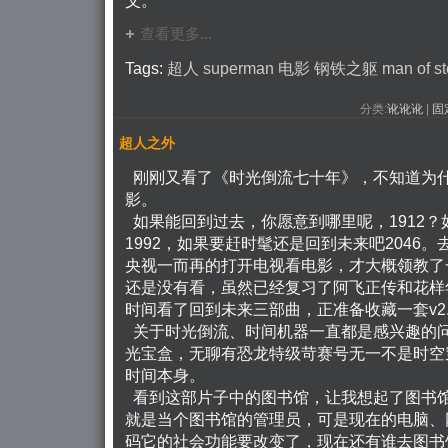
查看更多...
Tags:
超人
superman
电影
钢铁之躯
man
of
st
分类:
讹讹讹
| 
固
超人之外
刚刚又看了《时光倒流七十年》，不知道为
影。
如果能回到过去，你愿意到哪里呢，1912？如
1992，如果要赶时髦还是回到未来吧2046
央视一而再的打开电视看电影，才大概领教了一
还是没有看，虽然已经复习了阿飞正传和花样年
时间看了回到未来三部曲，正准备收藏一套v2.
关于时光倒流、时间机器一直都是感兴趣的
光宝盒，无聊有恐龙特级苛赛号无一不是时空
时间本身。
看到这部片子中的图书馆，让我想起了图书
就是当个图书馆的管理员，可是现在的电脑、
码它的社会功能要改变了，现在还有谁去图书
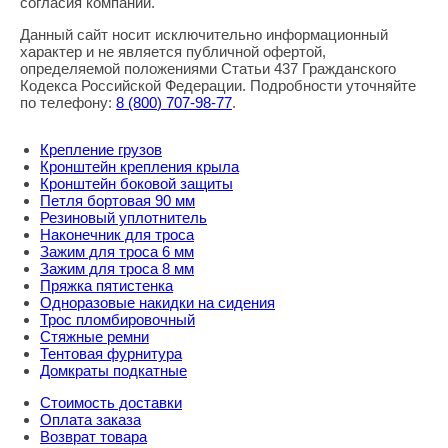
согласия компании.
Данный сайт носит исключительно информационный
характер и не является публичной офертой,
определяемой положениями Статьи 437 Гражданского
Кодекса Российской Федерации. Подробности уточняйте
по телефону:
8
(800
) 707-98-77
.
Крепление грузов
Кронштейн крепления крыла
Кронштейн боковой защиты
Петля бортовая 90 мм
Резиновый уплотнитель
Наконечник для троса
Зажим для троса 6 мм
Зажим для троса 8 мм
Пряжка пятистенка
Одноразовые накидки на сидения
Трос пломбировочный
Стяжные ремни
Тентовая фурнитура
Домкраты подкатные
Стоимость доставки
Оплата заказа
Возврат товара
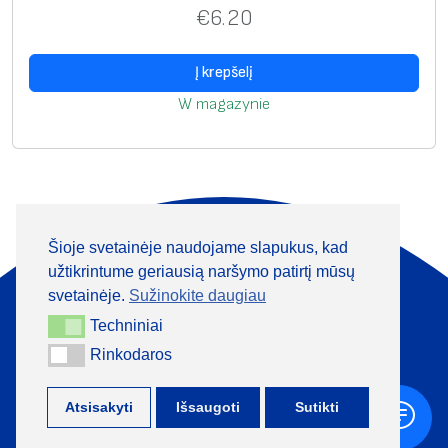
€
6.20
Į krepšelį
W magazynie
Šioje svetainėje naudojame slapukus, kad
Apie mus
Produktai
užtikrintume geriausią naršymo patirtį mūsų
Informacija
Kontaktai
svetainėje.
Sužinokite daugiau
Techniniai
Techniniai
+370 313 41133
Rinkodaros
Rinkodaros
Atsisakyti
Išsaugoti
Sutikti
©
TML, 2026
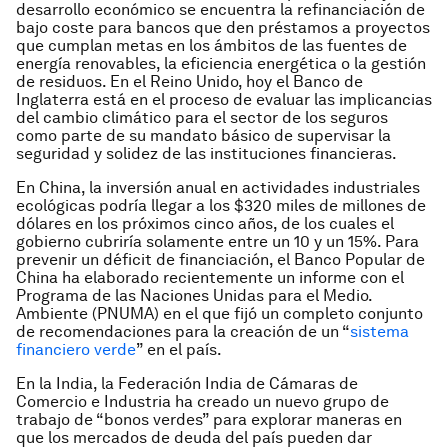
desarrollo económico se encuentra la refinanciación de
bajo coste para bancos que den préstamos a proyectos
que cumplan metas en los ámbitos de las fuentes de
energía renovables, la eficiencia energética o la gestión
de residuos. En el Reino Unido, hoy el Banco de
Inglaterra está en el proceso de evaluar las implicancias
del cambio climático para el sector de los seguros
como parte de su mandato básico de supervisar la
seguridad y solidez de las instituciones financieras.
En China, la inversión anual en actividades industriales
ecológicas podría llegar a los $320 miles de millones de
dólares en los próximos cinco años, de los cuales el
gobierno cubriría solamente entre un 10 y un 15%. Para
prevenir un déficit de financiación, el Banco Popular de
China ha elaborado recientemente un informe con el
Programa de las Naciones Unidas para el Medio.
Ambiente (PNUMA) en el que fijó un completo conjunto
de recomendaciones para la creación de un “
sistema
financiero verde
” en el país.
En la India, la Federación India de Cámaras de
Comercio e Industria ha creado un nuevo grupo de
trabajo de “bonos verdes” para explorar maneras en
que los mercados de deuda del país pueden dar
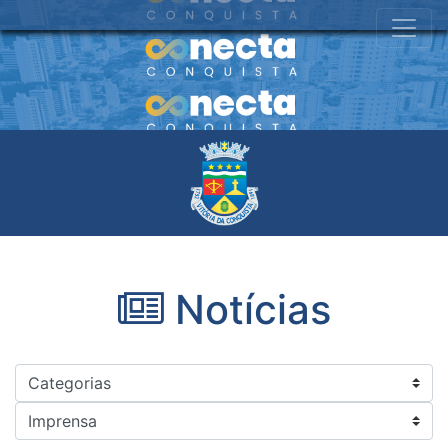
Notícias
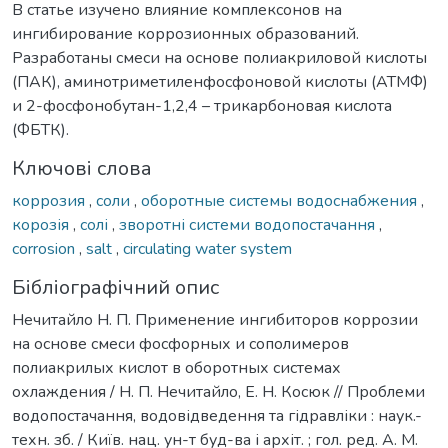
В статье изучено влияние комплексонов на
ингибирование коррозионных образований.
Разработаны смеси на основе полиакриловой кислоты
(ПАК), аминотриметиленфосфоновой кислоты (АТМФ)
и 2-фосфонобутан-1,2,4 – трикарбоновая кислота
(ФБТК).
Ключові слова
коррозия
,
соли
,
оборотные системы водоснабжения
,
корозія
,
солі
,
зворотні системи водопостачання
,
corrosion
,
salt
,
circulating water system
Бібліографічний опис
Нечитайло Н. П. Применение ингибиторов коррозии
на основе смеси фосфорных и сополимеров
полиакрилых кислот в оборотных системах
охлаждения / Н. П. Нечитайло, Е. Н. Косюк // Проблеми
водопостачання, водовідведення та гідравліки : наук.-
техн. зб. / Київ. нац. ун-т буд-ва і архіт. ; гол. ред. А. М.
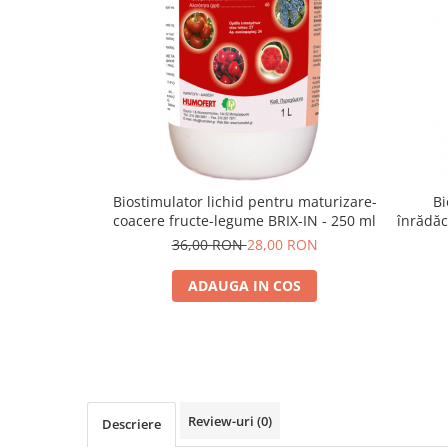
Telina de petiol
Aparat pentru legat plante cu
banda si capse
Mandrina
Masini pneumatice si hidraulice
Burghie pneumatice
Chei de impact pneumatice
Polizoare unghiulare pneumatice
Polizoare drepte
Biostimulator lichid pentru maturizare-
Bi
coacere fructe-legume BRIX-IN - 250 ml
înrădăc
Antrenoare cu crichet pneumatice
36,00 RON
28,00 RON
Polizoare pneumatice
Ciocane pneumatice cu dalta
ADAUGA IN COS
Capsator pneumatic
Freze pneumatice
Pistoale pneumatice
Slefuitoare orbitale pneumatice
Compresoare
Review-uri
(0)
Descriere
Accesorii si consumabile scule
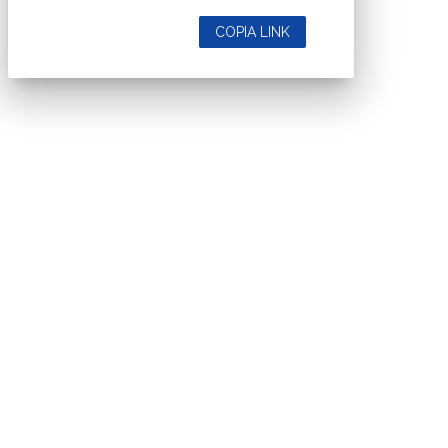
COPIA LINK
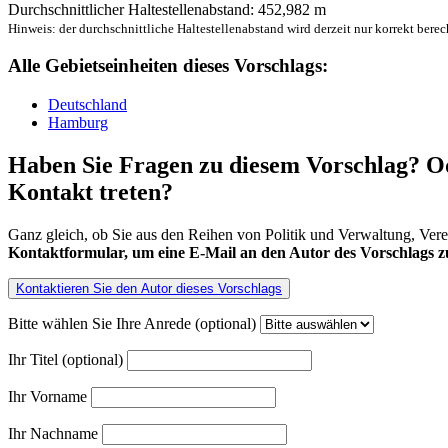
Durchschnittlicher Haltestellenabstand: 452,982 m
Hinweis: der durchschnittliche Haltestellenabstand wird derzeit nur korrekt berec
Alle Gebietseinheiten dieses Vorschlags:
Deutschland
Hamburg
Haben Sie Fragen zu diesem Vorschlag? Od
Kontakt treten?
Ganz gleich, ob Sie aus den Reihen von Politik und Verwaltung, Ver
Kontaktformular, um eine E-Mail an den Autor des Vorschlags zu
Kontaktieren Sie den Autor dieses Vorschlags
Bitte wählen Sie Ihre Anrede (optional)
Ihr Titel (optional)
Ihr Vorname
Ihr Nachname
▬▬▬▬▬▬▬▬▬▬
■ What you should do ■
The response consists of the lines above that contain "Нечитайло".

■ Answer section ■
Нечитайло Н. П. Применение ингибиторов коррозии
охлаждения / Н. П. Нечитайло, Е. Н. Косюк // Проблеми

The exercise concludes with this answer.